Foster Hirsch: Otto Preminger: The Man Who Would Be King

Foster Hirsch: Otto Preminger: The Man Who Would Be King

Otto Preminger had a reputation as a consummate professional who could deliver troubled productions on time and under budget. He also had a rep as a petty tyrant who ruled over his sets like a back-lot Fuehrer—and he didn't exactly help that image when he developed a sideline playing Nazis in movies like Stalag 17. Instead, he empowered detractors who claimed he was a bullying interpersonal fascist, onscreen and off.
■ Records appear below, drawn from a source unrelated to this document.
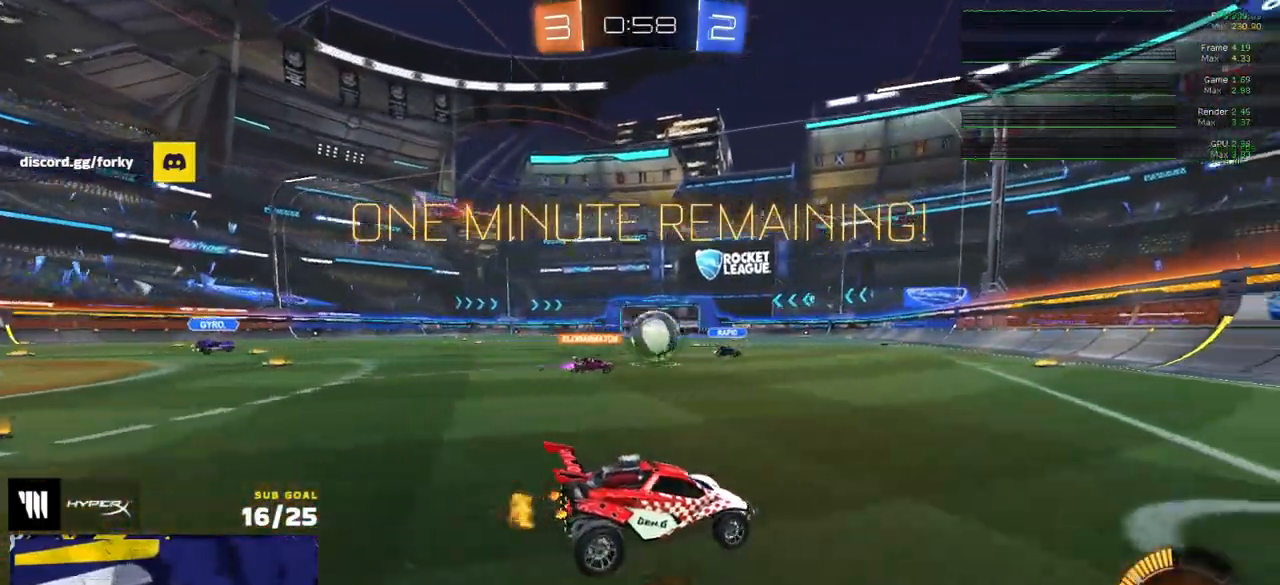
{"buttons": ["R2"], "left_stick": "left", "right_stick": "center", "events": [[33, "L2", "up"], [50, "R2", "down"]]}
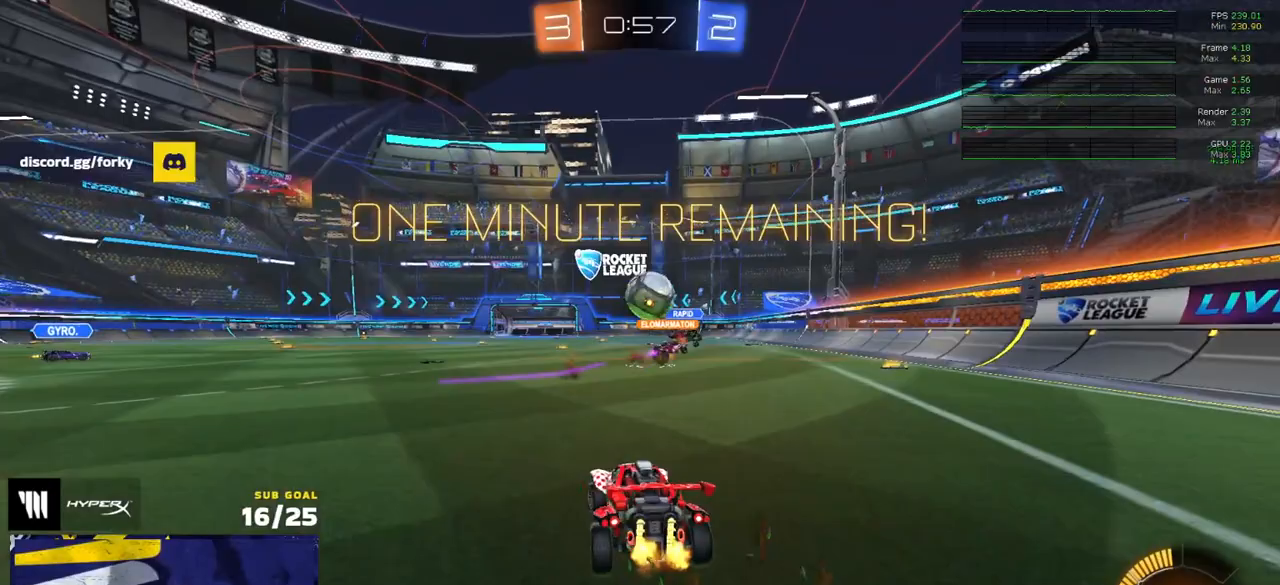
{"buttons": ["A", "L2"], "left_stick": "down-right", "right_stick": "center", "events": [[183, "R2", "up"], [267, "L2", "down"], [267, "left_stick", "right"], [450, "left_stick", "down-right"], [467, "A", "down"]]}
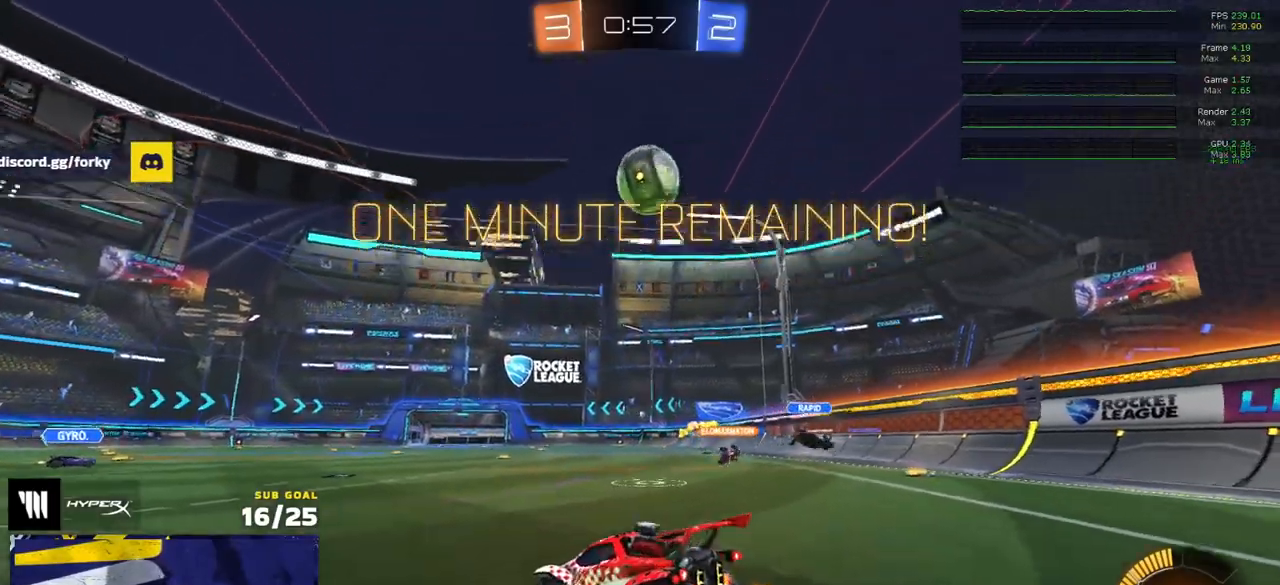
{"buttons": ["R1", "L3"], "left_stick": "left", "right_stick": "center", "events": [[17, "left_stick", "down"], [183, "A", "up"], [183, "left_stick", "center"], [200, "L2", "up"], [217, "A", "down"], [267, "left_stick", "down"], [333, "L3", "down"], [350, "R1", "down"], [367, "A", "up"], [483, "left_stick", "left"]]}
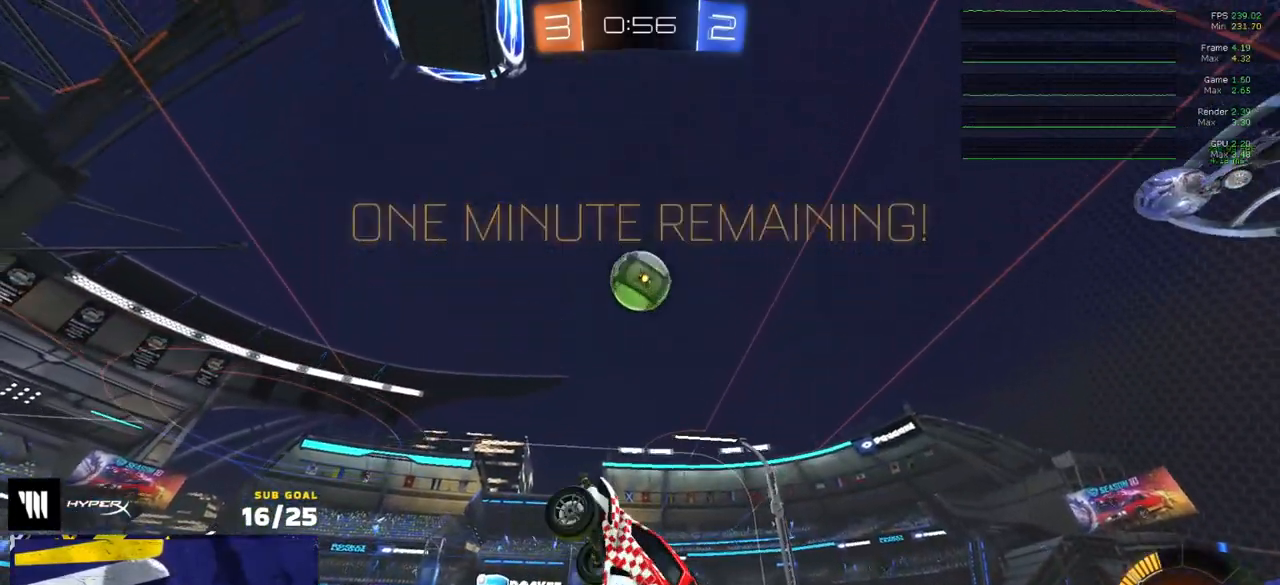
{"buttons": ["R1", "L3"], "left_stick": "down-right", "right_stick": "center", "events": [[83, "left_stick", "up"], [150, "left_stick", "right"], [233, "left_stick", "up-left"], [300, "left_stick", "up"], [417, "left_stick", "down-right"]]}
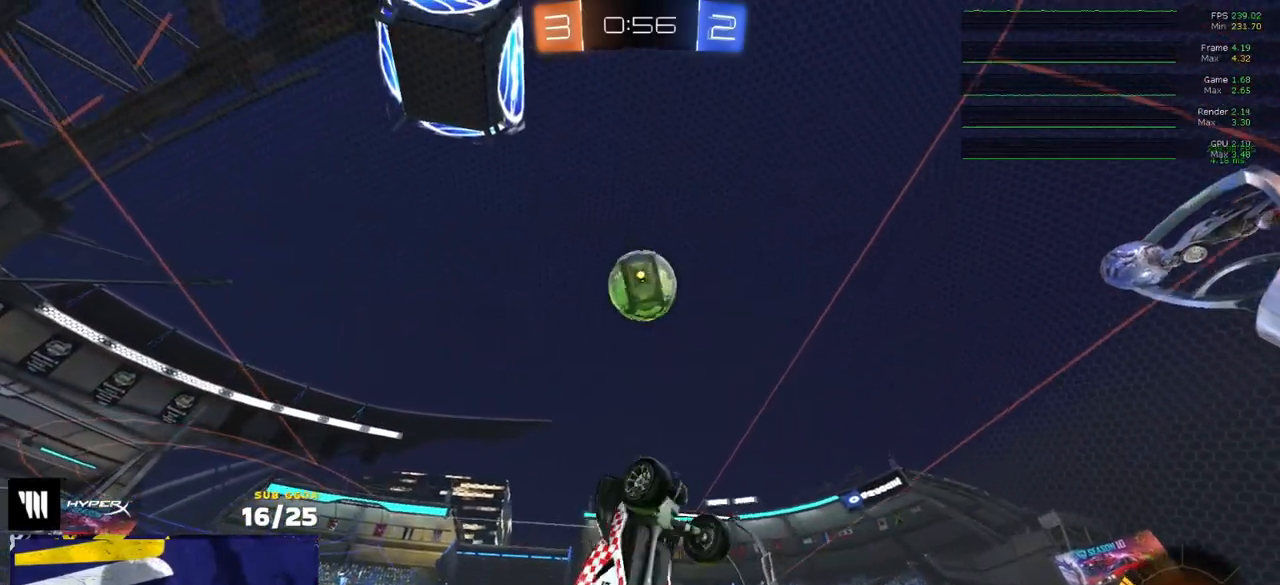
{"buttons": [], "left_stick": "center", "right_stick": "center", "events": [[50, "R1", "up"], [167, "R1", "down"], [217, "left_stick", "down-left"], [283, "L3", "up"], [283, "left_stick", "up-left"], [350, "R1", "up"], [383, "left_stick", "up-right"], [500, "left_stick", "center"]]}
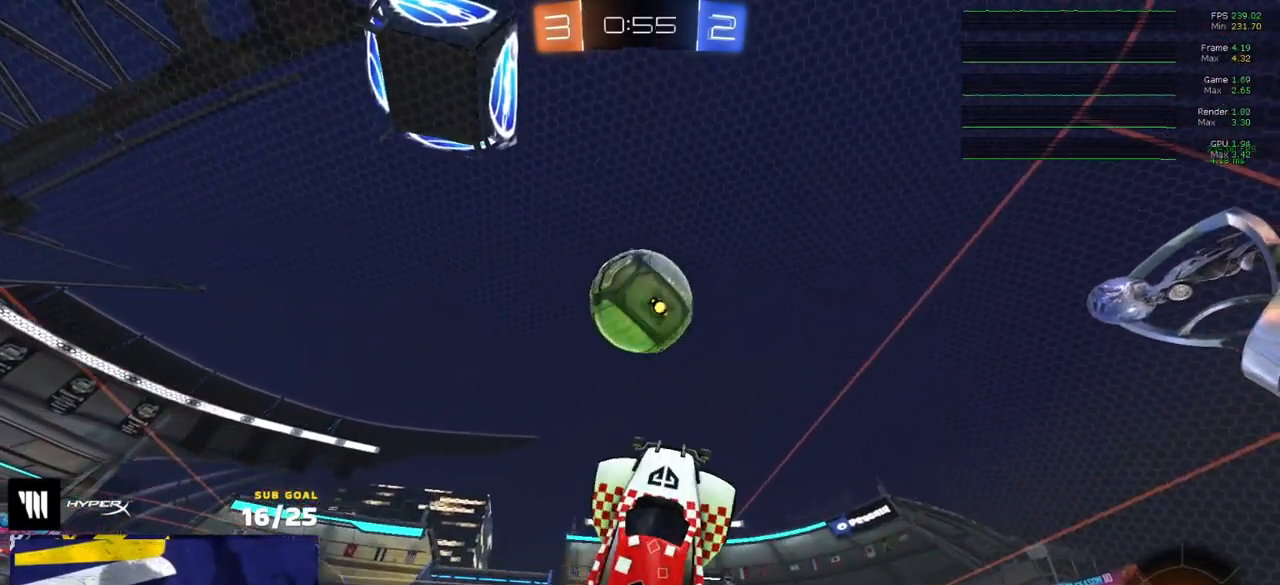
{"buttons": [], "left_stick": "down-right", "right_stick": "center", "events": [[67, "R1", "down"], [83, "left_stick", "right"], [133, "R1", "up"], [200, "L3", "down"], [350, "L3", "up"], [350, "left_stick", "down-right"]]}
History hasn't been kind to Preminger. In many ways, he became a victim of the persona he worked so hard to create. Like the fascists he portrayed, he made the trains run on time, metaphorically speaking, but he incurred a long list of enemies in the process. Foster Hirsch's massive, sympathetic new biography Otto Preminger: The Man Who Would Be King nakedly aspires to rehabilitate Preminger's tattered reputation. Hirsch's prolonged defense of Preminger's eclectic, oft-maligned oeuvre is comprehensive and scholarly, but lacks passion or humor. Perhaps that's fitting, given his subject's famously Teutonic personality.

The scion of a wealthy, prominent Austrian Jewish family, Preminger first made his mark on the stage, but he found his greatest success as a director-producer of American films, first as a specialist in kinky noir, and later for stately epics that explored the machinations of powerful institutions. For much of his career, Preminger had his finger on the pulse of the cultural zeitgeist and an intertwined gift for provocation, controversy, and self-promotion. But by the time he shepherded Jackie Gleason through an LSD scene in 1968's infamous Skidoo, the times had passed him by.

Hirsch's background as a film professor comes through in his mastery of film jargon and his ability to discuss films in ways that drain them of their mystery and vitality. He maintains a monomaniacal focus on Preminger's creative output, delving into Preminger's Svengali-like relationships with Jean Seberg and Dorothy Dandridge only so far as they affected their work together. His book is far from emotionally intimate, but that might just be because for Preminger, work wasn't just a central focus: It was his life. His persona often overshadows his output, but Hirsch suggests that the best way to honor his legacy is to ignore the image and focus on the films.